Tinju adat atau sagi adalah salah satu warisan kebudayaan di
tanah flores. Tidak semua adat di flores mengenal sagi hanya beberapa wilayah
yang mengenal sagi diantaranya adalah di Kabupaten Ngada dan Kabupaten Nagekeo.
Di Kabupaten Ngada hanya ada beberapa tempat dengan tradisi Sagi, sebagian
besar di Kecamatan Soa namun juga ada satu perkampungan di Riung yang mempunyai
tradisi tinju adat yakni di Bekek.
Sagi di setiap tempat mempunyai beberapa perbedaan.
Perbedaan yang paling mencolok adalah cara memukul dan alat pukul yang
digunakan. Sedangkan aturan lainnya tidak terlalu berbeda jauh. Secara umum
permainan ini dibagi menjadi dua kubu barat dan timur setiap petinju (ata sagi)
merupakan perwakilan dari salah satu kubu dan harus didampingi oleh sike.

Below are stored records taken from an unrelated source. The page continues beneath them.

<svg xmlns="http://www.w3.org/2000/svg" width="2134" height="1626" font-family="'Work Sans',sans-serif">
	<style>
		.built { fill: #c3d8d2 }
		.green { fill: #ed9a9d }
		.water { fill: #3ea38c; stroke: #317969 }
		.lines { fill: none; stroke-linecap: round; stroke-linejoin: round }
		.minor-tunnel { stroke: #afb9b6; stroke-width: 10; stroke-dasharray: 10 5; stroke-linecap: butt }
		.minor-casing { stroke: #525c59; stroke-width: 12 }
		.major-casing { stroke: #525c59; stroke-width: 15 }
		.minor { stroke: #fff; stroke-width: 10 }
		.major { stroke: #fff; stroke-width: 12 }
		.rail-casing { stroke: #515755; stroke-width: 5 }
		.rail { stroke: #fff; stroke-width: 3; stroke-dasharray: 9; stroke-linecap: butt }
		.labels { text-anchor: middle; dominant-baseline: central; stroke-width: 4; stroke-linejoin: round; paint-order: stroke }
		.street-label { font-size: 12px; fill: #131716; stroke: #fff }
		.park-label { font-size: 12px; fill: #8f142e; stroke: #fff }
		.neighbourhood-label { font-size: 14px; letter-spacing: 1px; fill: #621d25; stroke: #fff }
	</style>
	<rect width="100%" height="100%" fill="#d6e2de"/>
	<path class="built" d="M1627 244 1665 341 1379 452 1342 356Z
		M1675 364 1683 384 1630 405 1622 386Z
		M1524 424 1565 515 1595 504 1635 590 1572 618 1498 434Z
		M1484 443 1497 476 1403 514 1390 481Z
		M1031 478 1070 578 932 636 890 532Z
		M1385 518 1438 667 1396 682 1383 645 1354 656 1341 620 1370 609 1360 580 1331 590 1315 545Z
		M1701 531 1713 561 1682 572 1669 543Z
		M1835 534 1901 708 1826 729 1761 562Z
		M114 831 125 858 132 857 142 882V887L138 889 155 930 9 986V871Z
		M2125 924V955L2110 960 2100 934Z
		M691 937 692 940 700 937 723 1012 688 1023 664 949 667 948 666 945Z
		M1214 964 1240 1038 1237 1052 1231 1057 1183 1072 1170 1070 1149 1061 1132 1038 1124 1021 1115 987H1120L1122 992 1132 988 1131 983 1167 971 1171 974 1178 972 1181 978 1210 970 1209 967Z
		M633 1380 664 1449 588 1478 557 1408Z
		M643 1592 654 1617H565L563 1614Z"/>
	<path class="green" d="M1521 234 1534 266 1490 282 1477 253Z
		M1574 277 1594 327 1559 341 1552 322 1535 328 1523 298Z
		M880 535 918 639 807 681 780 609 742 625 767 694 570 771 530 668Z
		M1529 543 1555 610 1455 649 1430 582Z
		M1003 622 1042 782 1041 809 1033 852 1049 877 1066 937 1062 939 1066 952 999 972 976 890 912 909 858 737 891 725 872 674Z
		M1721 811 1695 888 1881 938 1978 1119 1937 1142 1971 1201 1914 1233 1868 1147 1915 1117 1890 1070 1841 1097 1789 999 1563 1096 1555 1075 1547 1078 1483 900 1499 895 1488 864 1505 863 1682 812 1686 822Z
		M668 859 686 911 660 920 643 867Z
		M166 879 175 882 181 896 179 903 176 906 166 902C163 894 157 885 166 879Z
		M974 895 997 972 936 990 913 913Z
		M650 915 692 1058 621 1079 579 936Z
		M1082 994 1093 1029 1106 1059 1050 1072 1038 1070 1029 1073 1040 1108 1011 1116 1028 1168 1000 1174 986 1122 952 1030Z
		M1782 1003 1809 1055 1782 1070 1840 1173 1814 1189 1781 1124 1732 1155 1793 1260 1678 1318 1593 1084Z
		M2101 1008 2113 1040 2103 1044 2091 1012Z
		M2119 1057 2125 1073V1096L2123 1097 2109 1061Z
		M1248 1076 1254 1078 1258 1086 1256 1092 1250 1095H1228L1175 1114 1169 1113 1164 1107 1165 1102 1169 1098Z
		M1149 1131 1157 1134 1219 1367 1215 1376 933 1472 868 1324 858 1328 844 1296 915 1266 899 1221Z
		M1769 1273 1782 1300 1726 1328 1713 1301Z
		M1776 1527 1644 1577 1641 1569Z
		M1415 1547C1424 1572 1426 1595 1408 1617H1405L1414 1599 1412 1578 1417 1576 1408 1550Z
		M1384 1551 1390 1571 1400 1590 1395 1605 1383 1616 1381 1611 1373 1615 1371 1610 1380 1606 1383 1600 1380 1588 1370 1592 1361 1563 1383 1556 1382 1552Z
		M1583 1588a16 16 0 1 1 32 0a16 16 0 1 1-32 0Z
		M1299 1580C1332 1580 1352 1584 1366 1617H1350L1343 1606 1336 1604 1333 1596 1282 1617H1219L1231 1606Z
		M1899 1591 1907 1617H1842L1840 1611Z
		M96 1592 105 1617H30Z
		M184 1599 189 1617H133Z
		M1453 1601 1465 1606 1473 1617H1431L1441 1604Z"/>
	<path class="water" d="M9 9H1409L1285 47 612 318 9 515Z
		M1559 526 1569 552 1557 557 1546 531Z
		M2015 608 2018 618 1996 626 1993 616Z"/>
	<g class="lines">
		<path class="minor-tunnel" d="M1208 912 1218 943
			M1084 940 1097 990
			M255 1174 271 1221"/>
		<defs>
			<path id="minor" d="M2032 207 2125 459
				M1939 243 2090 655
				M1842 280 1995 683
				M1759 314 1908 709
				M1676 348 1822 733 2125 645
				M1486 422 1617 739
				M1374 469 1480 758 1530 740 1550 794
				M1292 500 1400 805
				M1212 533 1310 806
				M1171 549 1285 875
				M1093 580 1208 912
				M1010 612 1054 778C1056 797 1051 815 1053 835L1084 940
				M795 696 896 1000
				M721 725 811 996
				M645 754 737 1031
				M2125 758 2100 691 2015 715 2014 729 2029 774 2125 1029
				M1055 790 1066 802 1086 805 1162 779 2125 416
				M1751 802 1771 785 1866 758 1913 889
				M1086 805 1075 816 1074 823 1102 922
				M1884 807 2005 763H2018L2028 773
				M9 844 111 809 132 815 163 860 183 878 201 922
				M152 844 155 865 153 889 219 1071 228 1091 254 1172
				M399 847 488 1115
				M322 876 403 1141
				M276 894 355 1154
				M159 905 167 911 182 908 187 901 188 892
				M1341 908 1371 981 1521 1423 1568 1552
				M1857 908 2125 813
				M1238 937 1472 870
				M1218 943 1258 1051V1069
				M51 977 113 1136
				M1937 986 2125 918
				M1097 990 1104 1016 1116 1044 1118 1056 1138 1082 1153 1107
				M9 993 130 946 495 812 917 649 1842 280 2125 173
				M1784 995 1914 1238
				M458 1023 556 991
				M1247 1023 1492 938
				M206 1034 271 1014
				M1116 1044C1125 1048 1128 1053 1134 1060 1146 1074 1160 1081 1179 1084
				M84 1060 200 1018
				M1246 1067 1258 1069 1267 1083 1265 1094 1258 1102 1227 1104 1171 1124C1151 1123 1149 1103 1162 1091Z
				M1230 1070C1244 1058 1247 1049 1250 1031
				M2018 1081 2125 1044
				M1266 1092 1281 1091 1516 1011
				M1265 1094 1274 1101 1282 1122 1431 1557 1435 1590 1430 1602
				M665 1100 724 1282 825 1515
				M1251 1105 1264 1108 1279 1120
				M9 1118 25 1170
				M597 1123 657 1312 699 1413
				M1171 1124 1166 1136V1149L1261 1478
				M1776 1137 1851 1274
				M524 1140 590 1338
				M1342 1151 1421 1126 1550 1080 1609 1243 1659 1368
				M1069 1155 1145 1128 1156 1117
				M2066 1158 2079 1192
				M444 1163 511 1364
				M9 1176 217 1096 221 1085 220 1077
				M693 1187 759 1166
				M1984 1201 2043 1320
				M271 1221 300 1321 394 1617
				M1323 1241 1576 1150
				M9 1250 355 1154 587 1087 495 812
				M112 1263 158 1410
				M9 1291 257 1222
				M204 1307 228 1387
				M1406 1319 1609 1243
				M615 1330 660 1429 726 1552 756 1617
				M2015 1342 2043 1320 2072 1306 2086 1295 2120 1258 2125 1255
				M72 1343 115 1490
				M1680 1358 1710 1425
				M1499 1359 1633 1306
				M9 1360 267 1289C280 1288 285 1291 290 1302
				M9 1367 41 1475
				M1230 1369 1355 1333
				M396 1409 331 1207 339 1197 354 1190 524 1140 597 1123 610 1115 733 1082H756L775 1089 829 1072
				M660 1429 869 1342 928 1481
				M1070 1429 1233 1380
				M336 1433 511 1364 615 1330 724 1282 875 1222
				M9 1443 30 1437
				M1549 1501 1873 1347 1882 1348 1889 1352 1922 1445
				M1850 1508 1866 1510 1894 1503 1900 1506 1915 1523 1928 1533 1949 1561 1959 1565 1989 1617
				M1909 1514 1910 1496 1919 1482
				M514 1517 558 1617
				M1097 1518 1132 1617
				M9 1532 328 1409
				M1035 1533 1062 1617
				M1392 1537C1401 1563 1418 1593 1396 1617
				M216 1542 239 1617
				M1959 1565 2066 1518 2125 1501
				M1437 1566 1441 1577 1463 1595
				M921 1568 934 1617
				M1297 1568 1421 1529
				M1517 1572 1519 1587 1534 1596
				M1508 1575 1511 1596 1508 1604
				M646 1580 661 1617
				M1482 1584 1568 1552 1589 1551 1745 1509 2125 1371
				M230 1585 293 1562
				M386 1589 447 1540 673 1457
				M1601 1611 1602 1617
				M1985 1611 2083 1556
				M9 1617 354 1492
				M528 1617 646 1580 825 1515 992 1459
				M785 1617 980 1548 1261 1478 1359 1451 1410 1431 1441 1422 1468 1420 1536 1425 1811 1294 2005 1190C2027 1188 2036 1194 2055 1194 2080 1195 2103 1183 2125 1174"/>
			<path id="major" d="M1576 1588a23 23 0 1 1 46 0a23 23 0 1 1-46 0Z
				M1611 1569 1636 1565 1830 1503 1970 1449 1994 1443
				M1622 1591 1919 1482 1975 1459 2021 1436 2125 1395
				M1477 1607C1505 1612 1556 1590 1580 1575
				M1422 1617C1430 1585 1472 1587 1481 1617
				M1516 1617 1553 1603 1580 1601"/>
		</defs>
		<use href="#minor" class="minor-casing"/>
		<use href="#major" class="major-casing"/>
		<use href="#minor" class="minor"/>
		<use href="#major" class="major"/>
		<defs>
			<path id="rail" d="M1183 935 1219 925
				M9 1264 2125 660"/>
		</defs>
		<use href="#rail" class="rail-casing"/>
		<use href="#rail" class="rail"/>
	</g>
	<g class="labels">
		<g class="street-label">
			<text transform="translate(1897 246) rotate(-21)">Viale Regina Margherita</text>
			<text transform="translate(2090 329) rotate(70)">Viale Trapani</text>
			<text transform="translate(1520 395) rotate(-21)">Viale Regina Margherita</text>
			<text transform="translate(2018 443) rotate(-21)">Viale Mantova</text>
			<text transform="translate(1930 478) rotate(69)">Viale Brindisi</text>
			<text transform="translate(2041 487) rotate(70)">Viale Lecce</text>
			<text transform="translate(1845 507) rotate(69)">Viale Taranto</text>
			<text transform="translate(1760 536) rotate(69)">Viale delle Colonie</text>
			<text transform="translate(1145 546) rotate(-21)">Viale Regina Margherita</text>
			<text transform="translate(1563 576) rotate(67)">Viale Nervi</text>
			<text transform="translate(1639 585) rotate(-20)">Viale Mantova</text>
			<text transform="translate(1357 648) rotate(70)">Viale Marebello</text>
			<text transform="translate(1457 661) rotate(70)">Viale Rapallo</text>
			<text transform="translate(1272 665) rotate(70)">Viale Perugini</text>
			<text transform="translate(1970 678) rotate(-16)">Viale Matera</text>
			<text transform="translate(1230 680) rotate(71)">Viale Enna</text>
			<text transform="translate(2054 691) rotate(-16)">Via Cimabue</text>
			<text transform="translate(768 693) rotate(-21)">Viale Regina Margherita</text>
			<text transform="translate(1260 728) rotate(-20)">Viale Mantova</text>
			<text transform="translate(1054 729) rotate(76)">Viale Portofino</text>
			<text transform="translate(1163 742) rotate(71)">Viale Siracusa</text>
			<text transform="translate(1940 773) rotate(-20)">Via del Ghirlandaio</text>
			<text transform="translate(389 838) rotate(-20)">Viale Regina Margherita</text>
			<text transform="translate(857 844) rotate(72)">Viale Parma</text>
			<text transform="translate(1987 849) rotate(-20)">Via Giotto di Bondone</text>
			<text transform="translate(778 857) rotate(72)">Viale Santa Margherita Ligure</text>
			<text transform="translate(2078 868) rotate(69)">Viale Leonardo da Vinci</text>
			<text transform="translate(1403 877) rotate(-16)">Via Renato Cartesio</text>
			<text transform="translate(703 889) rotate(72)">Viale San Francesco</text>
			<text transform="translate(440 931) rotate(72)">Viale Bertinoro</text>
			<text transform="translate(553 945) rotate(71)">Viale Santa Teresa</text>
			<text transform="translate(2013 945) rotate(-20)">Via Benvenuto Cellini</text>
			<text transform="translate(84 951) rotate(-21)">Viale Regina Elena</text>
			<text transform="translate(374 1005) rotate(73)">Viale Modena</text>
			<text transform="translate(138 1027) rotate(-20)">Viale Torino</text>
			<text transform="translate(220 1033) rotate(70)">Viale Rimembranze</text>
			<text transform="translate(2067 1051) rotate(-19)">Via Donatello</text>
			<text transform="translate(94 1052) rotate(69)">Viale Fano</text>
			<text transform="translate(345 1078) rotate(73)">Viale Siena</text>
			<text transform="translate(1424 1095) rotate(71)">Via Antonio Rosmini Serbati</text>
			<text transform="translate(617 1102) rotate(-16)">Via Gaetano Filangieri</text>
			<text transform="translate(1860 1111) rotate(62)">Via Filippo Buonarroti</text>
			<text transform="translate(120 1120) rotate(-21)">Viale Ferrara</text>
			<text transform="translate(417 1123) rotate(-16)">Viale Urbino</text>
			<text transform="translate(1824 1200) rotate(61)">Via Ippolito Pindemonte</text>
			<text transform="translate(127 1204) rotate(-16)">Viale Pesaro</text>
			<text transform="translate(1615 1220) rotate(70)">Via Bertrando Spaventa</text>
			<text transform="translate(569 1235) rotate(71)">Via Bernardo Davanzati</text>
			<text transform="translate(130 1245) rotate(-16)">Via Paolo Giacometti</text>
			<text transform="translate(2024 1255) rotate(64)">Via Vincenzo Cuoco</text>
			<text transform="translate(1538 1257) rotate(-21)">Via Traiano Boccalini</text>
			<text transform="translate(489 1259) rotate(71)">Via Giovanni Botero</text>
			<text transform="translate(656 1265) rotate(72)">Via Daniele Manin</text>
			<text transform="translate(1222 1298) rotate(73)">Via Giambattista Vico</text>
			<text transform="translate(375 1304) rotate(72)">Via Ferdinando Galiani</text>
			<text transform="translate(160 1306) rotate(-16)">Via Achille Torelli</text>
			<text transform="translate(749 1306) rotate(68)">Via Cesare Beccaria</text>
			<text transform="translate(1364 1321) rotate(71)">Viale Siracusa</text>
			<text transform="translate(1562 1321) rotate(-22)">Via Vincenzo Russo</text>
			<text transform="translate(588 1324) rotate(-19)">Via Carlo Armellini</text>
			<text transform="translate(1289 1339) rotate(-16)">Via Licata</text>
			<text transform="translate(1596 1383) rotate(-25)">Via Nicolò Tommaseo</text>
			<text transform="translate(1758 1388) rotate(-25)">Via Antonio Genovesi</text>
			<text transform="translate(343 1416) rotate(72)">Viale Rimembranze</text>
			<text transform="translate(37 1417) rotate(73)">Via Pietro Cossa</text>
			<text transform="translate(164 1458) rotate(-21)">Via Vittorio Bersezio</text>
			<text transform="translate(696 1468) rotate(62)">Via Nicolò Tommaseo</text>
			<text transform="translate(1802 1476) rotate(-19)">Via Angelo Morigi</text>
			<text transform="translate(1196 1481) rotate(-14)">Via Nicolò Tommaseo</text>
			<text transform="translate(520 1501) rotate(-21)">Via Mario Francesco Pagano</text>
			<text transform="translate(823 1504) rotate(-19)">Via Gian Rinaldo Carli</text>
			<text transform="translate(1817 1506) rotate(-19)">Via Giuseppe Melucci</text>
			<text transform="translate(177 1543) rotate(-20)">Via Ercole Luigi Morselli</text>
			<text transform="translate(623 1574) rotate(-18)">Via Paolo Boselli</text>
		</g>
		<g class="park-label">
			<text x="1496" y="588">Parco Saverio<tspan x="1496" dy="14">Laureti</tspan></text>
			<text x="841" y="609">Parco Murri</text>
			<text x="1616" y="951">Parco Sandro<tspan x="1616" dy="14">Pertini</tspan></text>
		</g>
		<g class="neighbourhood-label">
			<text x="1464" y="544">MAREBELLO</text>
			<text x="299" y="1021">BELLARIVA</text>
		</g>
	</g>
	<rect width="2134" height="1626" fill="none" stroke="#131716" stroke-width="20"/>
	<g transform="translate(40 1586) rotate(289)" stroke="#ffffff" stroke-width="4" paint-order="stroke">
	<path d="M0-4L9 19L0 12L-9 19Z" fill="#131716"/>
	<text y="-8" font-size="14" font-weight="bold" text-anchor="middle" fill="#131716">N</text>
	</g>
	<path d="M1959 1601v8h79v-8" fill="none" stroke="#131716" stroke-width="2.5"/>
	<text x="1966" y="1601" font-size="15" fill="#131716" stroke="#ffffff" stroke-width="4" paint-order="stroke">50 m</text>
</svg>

24 Oktober 2015, waktu pertama kali menonton tinju adat di
Kabupaten Nagekeo, tidak jauh dari SMK Negeri Riung, tepatnya di Desa Nggolonio,
Kecamatan Aesesa. Lokasinya berada di sebuah lapangan yang cukup luas dengan
tribun berupa susunan batu namun jangan berpikir bakal semegah coliseum di
Roma. Walapun punya akses khusus (salah satu panitia adalah Bapak Yere yang
kebetulan juga guru di SMK Negeri Riung) namun karena lokasi terlalu luas
menyulitkan untuk menonton sehingga tidak terlalu seru. Sambil ngobrol ada yang
bilang kalau tinju di Soa jauh lebih menarik bahkan sampai berdarah-darah.
Inilah pertama kali tertarik untuk melihat tinju di soa.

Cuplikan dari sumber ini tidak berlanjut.